■ Aim of the exercise
Set down verbatim the lines of the rows below, from the first line through the line containing "elevation (m): 150", inclusive.

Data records
[Start]
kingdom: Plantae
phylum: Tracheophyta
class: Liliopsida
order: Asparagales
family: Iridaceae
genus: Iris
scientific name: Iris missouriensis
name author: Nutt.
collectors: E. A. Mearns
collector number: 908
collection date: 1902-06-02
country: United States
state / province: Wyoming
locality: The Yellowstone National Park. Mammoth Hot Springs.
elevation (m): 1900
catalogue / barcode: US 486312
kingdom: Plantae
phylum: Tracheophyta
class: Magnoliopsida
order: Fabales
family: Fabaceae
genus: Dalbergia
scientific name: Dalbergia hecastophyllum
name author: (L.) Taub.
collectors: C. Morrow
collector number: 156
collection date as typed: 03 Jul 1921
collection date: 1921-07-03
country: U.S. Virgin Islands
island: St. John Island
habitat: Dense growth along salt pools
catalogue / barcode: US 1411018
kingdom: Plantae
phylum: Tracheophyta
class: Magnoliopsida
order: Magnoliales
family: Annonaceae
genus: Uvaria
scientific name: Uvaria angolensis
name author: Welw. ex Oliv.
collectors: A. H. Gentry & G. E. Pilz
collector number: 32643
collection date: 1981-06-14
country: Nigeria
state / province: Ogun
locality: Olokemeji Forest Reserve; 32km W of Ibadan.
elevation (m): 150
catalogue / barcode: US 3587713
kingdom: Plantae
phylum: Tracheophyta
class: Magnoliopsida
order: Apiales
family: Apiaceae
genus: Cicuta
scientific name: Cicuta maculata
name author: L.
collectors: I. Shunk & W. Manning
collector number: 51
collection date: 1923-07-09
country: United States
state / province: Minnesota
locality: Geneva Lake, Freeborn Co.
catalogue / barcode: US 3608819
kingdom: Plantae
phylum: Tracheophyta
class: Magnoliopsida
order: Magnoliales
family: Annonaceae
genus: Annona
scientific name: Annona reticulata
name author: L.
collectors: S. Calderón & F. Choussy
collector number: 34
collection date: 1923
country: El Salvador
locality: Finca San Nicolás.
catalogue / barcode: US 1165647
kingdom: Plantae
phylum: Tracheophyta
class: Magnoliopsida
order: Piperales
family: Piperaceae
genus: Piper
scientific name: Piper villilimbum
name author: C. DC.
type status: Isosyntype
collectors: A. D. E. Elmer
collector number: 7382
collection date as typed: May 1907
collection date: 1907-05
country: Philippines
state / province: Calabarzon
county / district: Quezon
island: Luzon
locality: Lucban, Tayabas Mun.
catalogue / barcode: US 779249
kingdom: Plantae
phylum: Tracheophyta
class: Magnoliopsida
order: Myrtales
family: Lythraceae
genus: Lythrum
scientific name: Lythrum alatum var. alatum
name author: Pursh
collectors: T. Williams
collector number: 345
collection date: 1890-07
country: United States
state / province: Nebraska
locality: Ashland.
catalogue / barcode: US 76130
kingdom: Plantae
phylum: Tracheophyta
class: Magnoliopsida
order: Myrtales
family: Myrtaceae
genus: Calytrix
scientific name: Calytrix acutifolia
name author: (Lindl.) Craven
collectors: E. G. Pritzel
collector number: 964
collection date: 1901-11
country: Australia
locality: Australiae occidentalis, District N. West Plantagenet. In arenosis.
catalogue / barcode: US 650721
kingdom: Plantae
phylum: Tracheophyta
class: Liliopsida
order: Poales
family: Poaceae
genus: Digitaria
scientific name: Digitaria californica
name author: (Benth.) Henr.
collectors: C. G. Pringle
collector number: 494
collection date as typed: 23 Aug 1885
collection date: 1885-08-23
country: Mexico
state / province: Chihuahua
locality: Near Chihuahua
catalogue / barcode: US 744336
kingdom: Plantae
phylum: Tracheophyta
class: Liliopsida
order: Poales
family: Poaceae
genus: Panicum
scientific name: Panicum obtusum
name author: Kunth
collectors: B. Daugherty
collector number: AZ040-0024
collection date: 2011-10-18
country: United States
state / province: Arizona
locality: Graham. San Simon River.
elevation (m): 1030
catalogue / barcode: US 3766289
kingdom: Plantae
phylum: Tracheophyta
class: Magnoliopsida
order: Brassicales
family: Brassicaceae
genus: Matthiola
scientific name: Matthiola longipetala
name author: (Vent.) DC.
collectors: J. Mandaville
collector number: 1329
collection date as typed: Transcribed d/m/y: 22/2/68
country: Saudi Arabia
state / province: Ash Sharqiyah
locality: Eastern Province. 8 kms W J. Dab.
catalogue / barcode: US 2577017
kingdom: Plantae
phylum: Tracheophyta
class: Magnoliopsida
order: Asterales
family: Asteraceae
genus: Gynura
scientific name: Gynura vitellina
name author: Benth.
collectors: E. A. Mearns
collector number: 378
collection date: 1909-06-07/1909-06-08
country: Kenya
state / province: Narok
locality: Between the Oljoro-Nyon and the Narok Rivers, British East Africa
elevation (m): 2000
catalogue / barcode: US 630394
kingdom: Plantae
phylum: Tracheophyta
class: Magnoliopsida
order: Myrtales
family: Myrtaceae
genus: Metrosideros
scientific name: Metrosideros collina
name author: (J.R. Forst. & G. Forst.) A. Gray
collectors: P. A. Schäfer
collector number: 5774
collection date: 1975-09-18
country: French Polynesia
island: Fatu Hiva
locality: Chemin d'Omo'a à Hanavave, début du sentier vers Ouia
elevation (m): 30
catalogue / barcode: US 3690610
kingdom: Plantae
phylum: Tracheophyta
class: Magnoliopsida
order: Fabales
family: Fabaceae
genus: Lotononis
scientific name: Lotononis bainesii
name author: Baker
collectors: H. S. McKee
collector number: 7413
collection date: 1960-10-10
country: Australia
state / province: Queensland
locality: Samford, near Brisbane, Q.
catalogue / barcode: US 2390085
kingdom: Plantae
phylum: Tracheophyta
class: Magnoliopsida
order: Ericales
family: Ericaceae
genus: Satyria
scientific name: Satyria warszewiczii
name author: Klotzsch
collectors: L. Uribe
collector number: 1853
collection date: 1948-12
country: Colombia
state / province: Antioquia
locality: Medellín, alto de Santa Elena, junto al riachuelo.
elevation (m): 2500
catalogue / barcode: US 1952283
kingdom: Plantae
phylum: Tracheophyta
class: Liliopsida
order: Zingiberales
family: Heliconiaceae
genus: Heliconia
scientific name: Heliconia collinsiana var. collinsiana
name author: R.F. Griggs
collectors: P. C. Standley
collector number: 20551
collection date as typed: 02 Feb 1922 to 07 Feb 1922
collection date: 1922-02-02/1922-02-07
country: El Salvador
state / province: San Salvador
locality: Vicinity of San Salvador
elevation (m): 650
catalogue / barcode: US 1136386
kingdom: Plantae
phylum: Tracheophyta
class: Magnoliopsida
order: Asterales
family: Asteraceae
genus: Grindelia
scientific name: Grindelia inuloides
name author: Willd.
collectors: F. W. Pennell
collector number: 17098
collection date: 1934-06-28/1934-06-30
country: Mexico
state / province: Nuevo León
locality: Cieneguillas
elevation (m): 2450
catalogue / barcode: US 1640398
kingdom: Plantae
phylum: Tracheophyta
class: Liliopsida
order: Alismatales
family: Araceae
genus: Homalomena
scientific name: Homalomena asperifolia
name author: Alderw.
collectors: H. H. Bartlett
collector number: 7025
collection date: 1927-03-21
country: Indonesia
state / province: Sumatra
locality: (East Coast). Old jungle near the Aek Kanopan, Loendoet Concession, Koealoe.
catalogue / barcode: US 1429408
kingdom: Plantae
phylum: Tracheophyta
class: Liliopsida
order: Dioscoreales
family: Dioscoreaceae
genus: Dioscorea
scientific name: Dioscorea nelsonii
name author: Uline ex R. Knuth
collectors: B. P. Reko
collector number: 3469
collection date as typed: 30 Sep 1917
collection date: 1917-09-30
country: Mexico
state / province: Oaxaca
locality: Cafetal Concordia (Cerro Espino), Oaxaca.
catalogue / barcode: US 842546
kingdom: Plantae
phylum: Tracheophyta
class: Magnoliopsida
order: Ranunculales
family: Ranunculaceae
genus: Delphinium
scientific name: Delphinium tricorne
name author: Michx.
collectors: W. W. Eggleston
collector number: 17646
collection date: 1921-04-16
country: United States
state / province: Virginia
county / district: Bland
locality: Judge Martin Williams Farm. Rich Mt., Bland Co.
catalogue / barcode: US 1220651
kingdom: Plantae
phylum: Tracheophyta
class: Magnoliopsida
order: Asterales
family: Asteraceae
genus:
[End]
■ Output for this task
kingdom: Plantae
phylum: Tracheophyta
class: Liliopsida
order: Asparagales
family: Iridaceae
genus: Iris
scientific name: Iris missouriensis
name author: Nutt.
collectors: E. A. Mearns
collector number: 908
collection date: 1902-06-02
country: United States
state / province: Wyoming
locality: The Yellowstone National Park. Mammoth Hot Springs.
elevation (m): 1900
catalogue / barcode: US 486312
kingdom: Plantae
phylum: Tracheophyta
class: Magnoliopsida
order: Fabales
family: Fabaceae
genus: Dalbergia
scientific name: Dalbergia hecastophyllum
name author: (L.) Taub.
collectors: C. Morrow
collector number: 156
collection date as typed: 03 Jul 1921
collection date: 1921-07-03
country: U.S. Virgin Islands
island: St. John Island
habitat: Dense growth along salt pools
catalogue / barcode: US 1411018
kingdom: Plantae
phylum: Tracheophyta
class: Magnoliopsida
order: Magnoliales
family: Annonaceae
genus: Uvaria
scientific name: Uvaria angolensis
name author: Welw. ex Oliv.
collectors: A. H. Gentry & G. E. Pilz
collector number: 32643
collection date: 1981-06-14
country: Nigeria
state / province: Ogun
locality: Olokemeji Forest Reserve; 32km W of Ibadan.
elevation (m): 150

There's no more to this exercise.